By now we have all heard how Yahoo uses Hadoop to optimize the user experience by ad and content targeting. We know that Hadoop is well suited for analysis or processing that can be distributed in a parallel fashion on multiple nodes. We know it’s great for managing big data. And we also know that Hadoop is ill-suited for transactional use cases since it lacks ACID support. But beyond the initial use of Hadoop by Yahoo, Google and other big web properties, how is Hadoop being used? How are you using Hadoop?
Given that Hadoop is relatively new to many organizations, it’s important to look at how the early adopters are utilizing Hadoop. Although it is still early stages for Hadoop, and many related projects are gaining traction that may expand the usage of Hadoop, there are usage patterns that are starting to emerge.
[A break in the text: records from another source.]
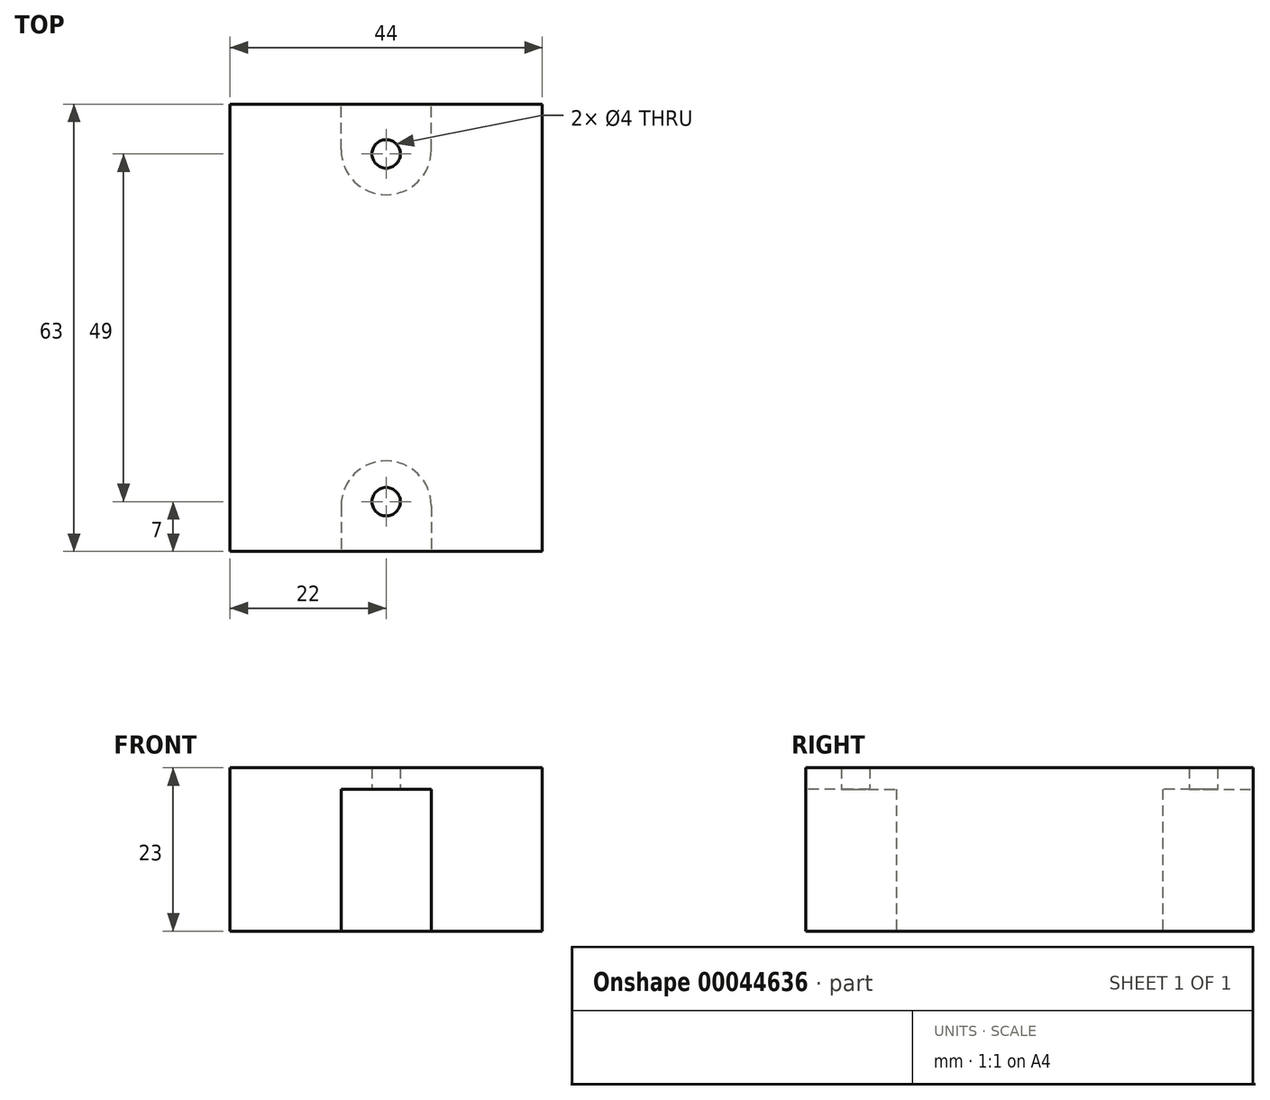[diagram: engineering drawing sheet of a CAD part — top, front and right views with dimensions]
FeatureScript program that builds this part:
annotation { "Feature Type Name" : "Feature", "Feature Type Description" : "" }
export const myFeature = defineFeature(function(context is Context, id is Id, definition is map)
    precondition{}
    {
        {
            var Q0;
            Q0=qCreatedBy(makeId("Top.planeOp"),FACE);
            var sketch = newSketch(context, id + "F0", { "sketchPlane" : qUnion([Q0])});
            skLineSegment(sketch, "E0.rect.bottom", {"start": v(22, 31.5) * mm, "end": v(-22, 31.5) * mm});
            skLineSegment(sketch, "E0.rect.top", {"start": v(22, -31.5) * mm, "end": v(-22, -31.5) * mm});
            skLineSegment(sketch, "E0.rect.left", {"start": v(22, 31.5) * mm, "end": v(22, -31.5) * mm});
            skLineSegment(sketch, "E0.rect.right", {"start": v(-22, 31.5) * mm, "end": v(-22, -31.5) * mm});
            skPoint(sketch, "E0.rect.middle", {"position": v(0, 0) * mm});
            skCircle(sketch, "E1", {"center": v(0, 24.5) * mm, "radius": 2 * mm});
            skCircle(sketch, "E2.MirrorC", {"center": v(0, -24.5) * mm, "radius": 2 * mm});
            skSolve(sketch);
        }
        {
            var Q0;
            Q0=makeQuery(id+"F0.imprint","IMPRINT",FACE,{"disambiguationData":[TD([[makeQuery(id+"F0.imprint","IMPRINT",EDGE,{"derivedFrom":sQuery(id+"F0.wireOp",EDGE,"E0.rect.bottom")}),1.0]])]});
            extrude(context, id + "F1", {"entities" : qUnion([Q0]), "depth" : 23 * mm});
        }
        {
            var Q0;
            Q0=qCreatedBy(makeId("Top.planeOp"),FACE);
            var sketch = newSketch(context, id + "F2", { "sketchPlane" : qUnion([Q0])});
            skArc(sketch, "E3", {"start": v(0, 18.74) * mm, "mid": v(4.49, 20.6) * mm, "end": v(6.35, 25.08) * mm});
            skLineSegment(sketch, "E4", {"start": v(6.35, 25.08) * mm, "end": v(6.36, 31.54) * mm});
            skLineSegment(sketch, "E5", {"start": v(6.36, 31.54) * mm, "end": v(0, 31.55) * mm});
            skLineSegment(sketch, "E6.MirrorCS", {"start": v(-6.35, 25.08) * mm, "end": v(-6.36, 31.54) * mm});
            skLineSegment(sketch, "E7.MirrorCS", {"start": v(-6.36, 31.54) * mm, "end": v(0, 31.55) * mm});
            skArc(sketch, "E8.MirrorCS", {"start": v(0, 18.74) * mm, "mid": v(-4.49, 20.6) * mm, "end": v(-6.35, 25.08) * mm});
            skArc(sketch, "E9.MirrorCS", {"start": v(0, -18.74) * mm, "mid": v(4.49, -20.6) * mm, "end": v(6.35, -25.08) * mm});
            skArc(sketch, "E10.MirrorCS", {"start": v(0, -18.74) * mm, "mid": v(-4.49, -20.6) * mm, "end": v(-6.35, -25.08) * mm});
            skLineSegment(sketch, "E11.MirrorCS", {"start": v(-6.35, -25.08) * mm, "end": v(-6.36, -31.54) * mm});
            skLineSegment(sketch, "E12.MirrorCS", {"start": v(-6.36, -31.54) * mm, "end": v(0, -31.55) * mm});
            skLineSegment(sketch, "E13.MirrorCS", {"start": v(6.35, -25.08) * mm, "end": v(6.36, -31.54) * mm});
            skLineSegment(sketch, "E14.MirrorCS", {"start": v(6.36, -31.54) * mm, "end": v(0, -31.55) * mm});
            skSolve(sketch);
        }
        {
            var Q0;
            Q0=qSketchRegion(id+"F2",true);
            extrude(context, id + "F3", {"entities" : qUnion([Q0]), "operationType" : NewBodyOperationType.REMOVE, "depth" : 20 * mm});
        }
    });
Let’s take a look at these use cases from 2 overlapping perspectives, technical and business:
Staging area for Data warehouse / analytics – Using Hadoop as a vehicle to load data into a traditional data warehouse for data mining, OLAP, reporting, etc., and for loading data into an analytical store for advanced analytics. Organizations can dump large amounts of data into a Hadoop cluster, leverage SQL-like querying using Hive to make sense out of the data, aggregate (depending on the use cases) and export the data or aggregate values into the warehouse or source used for analytics. With proper design of the ETL process, Map/Reduce can be used to bring the data preparation tasks to the data, ensuring optimal processing for large data volumes. At this point, other than customers that are just kicking tires, this is the predominant use case that we see.
Analytics Sandbox - Leverage Hadoop as a vehicle for ad-hoc analysis sandbox environment. This involves moving data temporarily into Hadoop from various sources, potentially even the EDW, and making it available to an analyst for open-ended, iterative analytics. This is often teamed with leveraging BI tools to do analysis based on structured information that resides in the EDW.
Unstructured / semi-structured content storage and analysis – Often related to the first use case, this use case uses Hadoop as a storage mechanism for capturing unstructured or semi-structured content and then using Map/Reduce to parse, tokenize, join with other data.
Total data analysis – Leverage parallelism to overcome bandwidth and coordination issues relating to processing billions of records – for example, supporting a process that involves searching for something, looking for patterns, etc. This approach also relates to running analytics on larger data samples, or total data samples, vs. using sampling to simulate a larger data population.
Commodity based Storage – leveraging commodity based hardware and Hadoop to store large amounts of data. Again, this relates to some of the previous use cases, and can involve the storage of transactional data, social media data, sensor data, scientific data, emails, etc.
For more on the technical side, check out David Loshin's blog post on The Data Roundtable.
Behavioral analysis – Analyzing the behavior of key business entities - customer churn, propensity to respond, etc.
Targeting marketing offers – Determine which marketing offers should be made to each relevant target - optimizing ad placement, optimize marketing offers, etc.
Analyzing marketing effectiveness – Analyze marketing efforts after the fact – marketing ROI, campaign effectiveness, etc.
Root cause analysis – Determine root cause of failure, issues, defects – investigate user sessions, network log analysis, machine sensor analysis, etc.
Sentiment Analysis – Analyze customer or prospect sentiment analysis based on – social media analysis, email analysis, etc.
Fraud Analysis – Detect fraudulent behavior – clickstream or web analysis, mining, etc.
Risk Mitigation – Analyze potential market trends, understand future possibilities to mitigate risk – financial position or total portfolio asset analysis, compliance, return on capital, etc.
There are other ways to analyze Hadoop usage. For example, are organizations looking at Hadoop as a replacement or augmentation strategy, what technologies are being used to process data - Map/Reduce, Hive, Pig, etc. , what sub-projects are being used to augment Hadoop - Zookeeper, Sqoop, Flume, Oozie, Avro, Mahoot, etc.
But these decisions should be driven by your major technical and business usage scenarios.